- Records supplied -

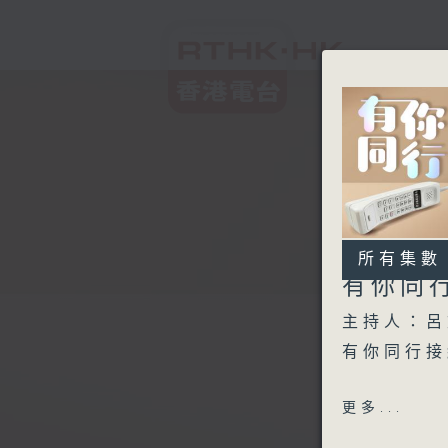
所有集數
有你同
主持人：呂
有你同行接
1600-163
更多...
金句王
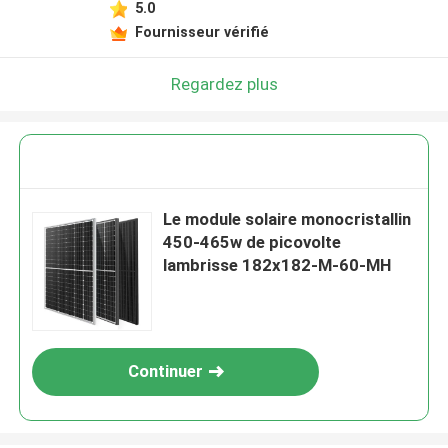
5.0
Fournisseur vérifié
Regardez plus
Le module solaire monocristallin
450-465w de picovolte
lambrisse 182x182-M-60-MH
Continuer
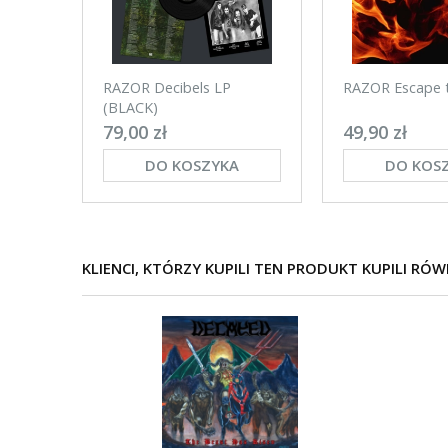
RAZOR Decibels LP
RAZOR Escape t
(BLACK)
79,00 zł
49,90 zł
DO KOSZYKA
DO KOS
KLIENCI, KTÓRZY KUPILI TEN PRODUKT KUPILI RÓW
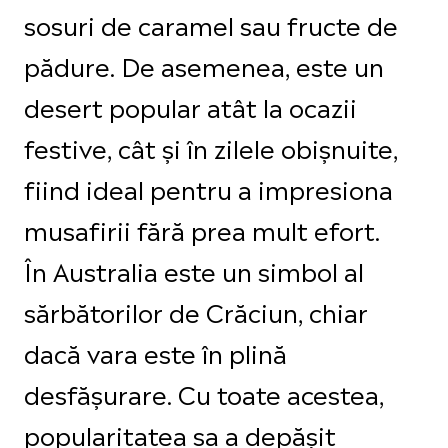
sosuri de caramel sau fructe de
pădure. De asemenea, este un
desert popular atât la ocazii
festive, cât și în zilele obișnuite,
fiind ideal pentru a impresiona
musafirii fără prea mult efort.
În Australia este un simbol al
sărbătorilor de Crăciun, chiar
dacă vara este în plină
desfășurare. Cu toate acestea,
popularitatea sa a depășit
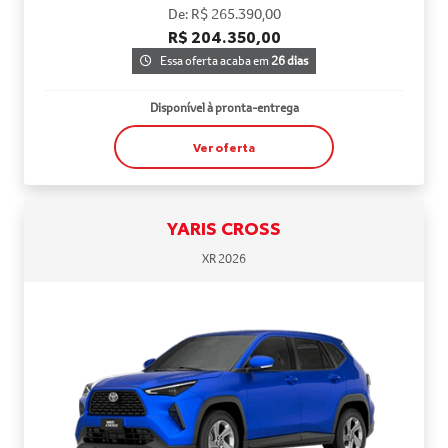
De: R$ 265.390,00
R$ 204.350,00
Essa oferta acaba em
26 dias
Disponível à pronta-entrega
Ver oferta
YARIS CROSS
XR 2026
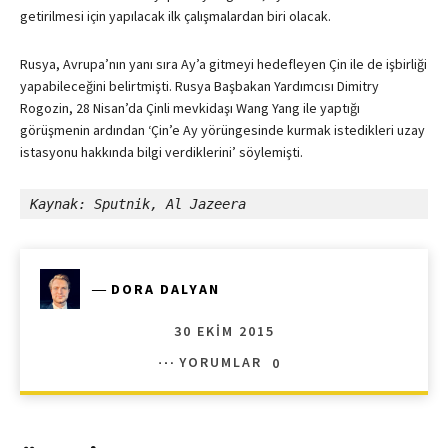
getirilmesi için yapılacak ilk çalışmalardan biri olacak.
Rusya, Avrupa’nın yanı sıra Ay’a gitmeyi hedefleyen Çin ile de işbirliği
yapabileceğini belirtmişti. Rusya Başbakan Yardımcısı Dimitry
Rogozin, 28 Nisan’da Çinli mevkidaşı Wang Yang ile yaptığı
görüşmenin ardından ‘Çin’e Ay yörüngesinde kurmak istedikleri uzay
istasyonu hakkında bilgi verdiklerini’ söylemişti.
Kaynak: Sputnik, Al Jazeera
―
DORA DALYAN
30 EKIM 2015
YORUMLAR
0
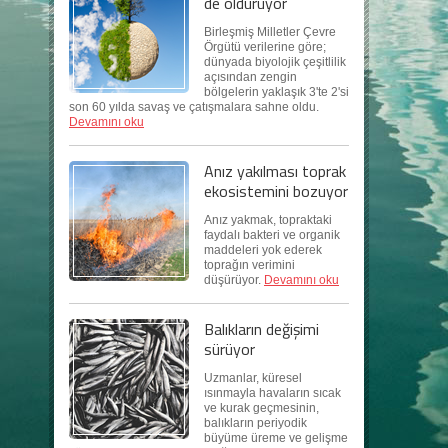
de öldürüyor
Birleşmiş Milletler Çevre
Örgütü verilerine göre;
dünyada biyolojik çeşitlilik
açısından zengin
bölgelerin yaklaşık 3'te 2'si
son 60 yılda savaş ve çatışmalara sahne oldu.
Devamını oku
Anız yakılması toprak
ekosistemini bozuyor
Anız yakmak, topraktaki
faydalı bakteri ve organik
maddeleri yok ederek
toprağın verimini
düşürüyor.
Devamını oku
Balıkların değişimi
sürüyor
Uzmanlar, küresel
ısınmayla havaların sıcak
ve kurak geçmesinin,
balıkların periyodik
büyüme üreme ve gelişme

- Problem -
Write out the text of every entry above again, substituting "Devamını gör" for each occurrence of "Devamını oku" and leaving everything else unchanged. Leave the pictures out of your answer.

- Result of this task -
所有集數
有你同
主持人：呂
有你同行接
1600-163
更多...
金句王
5.0
Fournisseur vérifié
Regardez plus
Le module solaire monocristallin
450-465w de picovolte
lambrisse 182x182-M-60-MH
Continuer
RAZOR Decibels LP
RAZOR Escape t
(BLACK)
79,00 zł
49,90 zł
DO KOSZYKA
DO KOS
KLIENCI, KTÓRZY KUPILI TEN PRODUKT KUPILI RÓW
sosuri de caramel sau fructe de
pădure. De asemenea, este un
desert popular atât la ocazii
festive, cât și în zilele obișnuite,
fiind ideal pentru a impresiona
musafirii fără prea mult efort.
În Australia este un simbol al
sărbătorilor de Crăciun, chiar
dacă vara este în plină
desfășurare. Cu toate acestea,
popularitatea sa a depășit
De: R$ 265.390,00
R$ 204.350,00
Essa oferta acaba em
26 dias
Disponível à pronta-entrega
Ver oferta
YARIS CROSS
XR 2026
getirilmesi için yapılacak ilk çalışmalardan biri olacak.
Rusya, Avrupa’nın yanı sıra Ay’a gitmeyi hedefleyen Çin ile de işbirliği
yapabileceğini belirtmişti. Rusya Başbakan Yardımcısı Dimitry
Rogozin, 28 Nisan’da Çinli mevkidaşı Wang Yang ile yaptığı
görüşmenin ardından ‘Çin’e Ay yörüngesinde kurmak istedikleri uzay
istasyonu hakkında bilgi verdiklerini’ söylemişti.
Kaynak: Sputnik, Al Jazeera
―
DORA DALYAN
30 EKIM 2015
YORUMLAR
0
de öldürüyor
Birleşmiş Milletler Çevre
Örgütü verilerine göre;
dünyada biyolojik çeşitlilik
açısından zengin
bölgelerin yaklaşık 3'te 2'si
son 60 yılda savaş ve çatışmalara sahne oldu.
Devamını gör
Anız yakılması toprak
ekosistemini bozuyor
Anız yakmak, topraktaki
faydalı bakteri ve organik
maddeleri yok ederek
toprağın verimini
düşürüyor.
Devamını gör
Balıkların değişimi
sürüyor
Uzmanlar, küresel
ısınmayla havaların sıcak
ve kurak geçmesinin,
balıkların periyodik
büyüme üreme ve gelişme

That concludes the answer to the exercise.